# What to work on:
Every line holding the string "como" should be copied out of the listing.

# Source data:
━━━━

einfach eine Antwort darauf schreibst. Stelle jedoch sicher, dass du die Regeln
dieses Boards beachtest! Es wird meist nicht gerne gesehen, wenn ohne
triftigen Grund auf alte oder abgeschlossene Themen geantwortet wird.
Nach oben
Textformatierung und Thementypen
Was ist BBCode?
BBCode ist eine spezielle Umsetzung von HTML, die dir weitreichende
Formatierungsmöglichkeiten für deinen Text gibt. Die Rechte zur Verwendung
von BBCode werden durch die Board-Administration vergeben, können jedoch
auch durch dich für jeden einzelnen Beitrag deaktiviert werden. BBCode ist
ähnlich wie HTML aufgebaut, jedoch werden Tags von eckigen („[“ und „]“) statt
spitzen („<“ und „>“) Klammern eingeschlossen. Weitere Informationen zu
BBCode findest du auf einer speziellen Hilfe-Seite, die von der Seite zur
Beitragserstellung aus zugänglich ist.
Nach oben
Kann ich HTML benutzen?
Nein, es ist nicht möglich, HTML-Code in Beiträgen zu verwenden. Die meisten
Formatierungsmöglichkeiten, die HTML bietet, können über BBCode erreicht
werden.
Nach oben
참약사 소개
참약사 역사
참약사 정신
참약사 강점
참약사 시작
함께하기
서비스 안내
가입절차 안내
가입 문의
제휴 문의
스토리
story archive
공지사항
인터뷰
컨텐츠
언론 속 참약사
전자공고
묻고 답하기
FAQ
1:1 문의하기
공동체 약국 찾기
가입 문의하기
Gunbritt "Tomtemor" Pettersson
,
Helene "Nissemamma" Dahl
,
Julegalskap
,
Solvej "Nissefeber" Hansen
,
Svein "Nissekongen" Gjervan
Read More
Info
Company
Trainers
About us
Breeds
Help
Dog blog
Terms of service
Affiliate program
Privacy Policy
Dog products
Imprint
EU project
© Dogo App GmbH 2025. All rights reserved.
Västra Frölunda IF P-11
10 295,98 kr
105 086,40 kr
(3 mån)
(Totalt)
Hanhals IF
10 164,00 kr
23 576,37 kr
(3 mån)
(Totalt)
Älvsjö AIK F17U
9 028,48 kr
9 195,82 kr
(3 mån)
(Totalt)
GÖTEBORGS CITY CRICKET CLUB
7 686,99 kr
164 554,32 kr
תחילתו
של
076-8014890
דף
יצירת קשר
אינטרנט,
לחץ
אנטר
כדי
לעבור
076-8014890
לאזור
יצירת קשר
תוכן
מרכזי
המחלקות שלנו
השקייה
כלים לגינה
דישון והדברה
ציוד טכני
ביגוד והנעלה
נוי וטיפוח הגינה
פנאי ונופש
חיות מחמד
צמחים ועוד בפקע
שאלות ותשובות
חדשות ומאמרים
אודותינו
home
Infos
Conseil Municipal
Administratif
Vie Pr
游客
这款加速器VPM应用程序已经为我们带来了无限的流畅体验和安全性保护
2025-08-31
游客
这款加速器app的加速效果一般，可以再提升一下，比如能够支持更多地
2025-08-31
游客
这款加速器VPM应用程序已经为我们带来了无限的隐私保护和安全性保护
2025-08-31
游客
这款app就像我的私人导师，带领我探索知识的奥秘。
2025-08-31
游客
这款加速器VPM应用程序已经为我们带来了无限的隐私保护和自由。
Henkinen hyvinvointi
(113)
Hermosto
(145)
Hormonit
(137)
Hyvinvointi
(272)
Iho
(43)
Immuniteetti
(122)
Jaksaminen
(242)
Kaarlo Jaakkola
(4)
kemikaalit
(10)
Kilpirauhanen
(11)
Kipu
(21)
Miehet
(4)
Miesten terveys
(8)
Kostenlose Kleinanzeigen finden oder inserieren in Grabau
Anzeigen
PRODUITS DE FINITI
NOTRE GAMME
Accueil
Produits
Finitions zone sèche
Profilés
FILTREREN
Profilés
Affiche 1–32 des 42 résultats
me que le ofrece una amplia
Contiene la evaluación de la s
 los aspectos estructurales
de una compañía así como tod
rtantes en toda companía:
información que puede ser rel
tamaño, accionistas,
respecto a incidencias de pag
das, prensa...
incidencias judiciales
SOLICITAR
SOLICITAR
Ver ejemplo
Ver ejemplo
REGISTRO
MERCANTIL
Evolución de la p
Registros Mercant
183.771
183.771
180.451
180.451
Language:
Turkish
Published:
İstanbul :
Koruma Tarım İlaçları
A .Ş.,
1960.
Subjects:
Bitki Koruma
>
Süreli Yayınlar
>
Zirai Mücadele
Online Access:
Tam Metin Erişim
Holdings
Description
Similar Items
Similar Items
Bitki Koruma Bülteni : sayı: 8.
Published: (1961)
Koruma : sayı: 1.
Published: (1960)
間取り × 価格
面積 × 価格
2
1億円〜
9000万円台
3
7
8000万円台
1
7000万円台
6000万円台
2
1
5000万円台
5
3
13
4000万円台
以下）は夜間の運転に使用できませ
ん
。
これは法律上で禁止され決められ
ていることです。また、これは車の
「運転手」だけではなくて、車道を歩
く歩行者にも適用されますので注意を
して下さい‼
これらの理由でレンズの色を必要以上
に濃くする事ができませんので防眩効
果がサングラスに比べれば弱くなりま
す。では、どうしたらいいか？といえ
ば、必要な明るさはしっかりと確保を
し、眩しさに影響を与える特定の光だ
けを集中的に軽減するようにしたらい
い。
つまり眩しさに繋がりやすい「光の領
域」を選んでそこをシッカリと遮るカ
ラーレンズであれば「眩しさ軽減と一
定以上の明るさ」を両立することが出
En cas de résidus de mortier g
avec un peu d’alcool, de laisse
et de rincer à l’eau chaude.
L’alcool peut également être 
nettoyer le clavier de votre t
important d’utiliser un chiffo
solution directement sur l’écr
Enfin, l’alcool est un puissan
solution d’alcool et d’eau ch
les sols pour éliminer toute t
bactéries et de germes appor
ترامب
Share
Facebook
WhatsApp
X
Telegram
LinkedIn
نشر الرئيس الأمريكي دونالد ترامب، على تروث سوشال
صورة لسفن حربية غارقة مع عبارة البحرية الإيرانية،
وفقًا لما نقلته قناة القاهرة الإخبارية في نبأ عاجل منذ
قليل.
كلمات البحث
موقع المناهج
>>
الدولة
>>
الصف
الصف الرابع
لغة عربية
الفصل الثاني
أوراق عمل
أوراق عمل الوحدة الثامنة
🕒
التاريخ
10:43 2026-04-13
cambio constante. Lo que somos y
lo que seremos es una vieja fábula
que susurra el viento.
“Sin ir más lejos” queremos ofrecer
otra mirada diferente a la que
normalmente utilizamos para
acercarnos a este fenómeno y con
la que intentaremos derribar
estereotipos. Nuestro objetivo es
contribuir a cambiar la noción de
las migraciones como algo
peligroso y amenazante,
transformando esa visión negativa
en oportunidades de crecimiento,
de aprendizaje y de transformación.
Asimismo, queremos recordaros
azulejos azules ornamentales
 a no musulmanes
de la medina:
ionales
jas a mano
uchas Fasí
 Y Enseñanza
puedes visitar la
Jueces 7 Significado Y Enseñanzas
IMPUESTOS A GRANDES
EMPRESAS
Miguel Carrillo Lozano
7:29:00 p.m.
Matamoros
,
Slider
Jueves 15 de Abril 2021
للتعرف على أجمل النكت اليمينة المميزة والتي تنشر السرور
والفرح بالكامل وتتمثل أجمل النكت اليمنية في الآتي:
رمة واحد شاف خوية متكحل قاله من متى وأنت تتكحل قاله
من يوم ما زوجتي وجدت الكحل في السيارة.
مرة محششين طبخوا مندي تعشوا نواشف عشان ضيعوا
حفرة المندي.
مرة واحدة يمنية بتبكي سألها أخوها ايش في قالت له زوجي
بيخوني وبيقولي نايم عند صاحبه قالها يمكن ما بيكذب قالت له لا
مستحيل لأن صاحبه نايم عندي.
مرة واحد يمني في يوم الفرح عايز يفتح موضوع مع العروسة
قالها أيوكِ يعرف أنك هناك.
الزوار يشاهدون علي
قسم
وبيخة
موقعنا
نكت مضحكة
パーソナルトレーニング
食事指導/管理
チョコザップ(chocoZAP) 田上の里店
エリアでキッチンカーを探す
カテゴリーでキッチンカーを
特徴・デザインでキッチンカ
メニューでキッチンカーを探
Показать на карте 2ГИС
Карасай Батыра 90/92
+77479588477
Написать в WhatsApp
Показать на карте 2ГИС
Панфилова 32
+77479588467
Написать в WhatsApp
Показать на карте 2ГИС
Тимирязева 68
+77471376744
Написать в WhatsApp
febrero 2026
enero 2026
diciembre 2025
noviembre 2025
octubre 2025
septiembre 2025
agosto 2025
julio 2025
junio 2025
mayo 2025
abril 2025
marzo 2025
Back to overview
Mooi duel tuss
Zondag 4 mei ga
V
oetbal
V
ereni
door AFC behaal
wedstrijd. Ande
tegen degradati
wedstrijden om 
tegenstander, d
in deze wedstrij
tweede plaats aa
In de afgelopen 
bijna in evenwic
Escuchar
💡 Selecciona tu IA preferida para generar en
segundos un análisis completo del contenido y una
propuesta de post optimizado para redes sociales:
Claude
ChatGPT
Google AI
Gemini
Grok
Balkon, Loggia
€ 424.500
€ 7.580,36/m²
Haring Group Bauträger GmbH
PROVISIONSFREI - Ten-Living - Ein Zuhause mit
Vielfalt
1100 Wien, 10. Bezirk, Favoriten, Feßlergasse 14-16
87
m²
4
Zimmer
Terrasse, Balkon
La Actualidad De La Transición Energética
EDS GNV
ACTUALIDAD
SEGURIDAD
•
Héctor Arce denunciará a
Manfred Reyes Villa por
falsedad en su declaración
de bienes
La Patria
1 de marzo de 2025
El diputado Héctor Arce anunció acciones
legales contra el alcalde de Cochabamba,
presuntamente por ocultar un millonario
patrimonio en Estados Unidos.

━━━━

# Your solution:
de una compañía así como tod
las migraciones como algo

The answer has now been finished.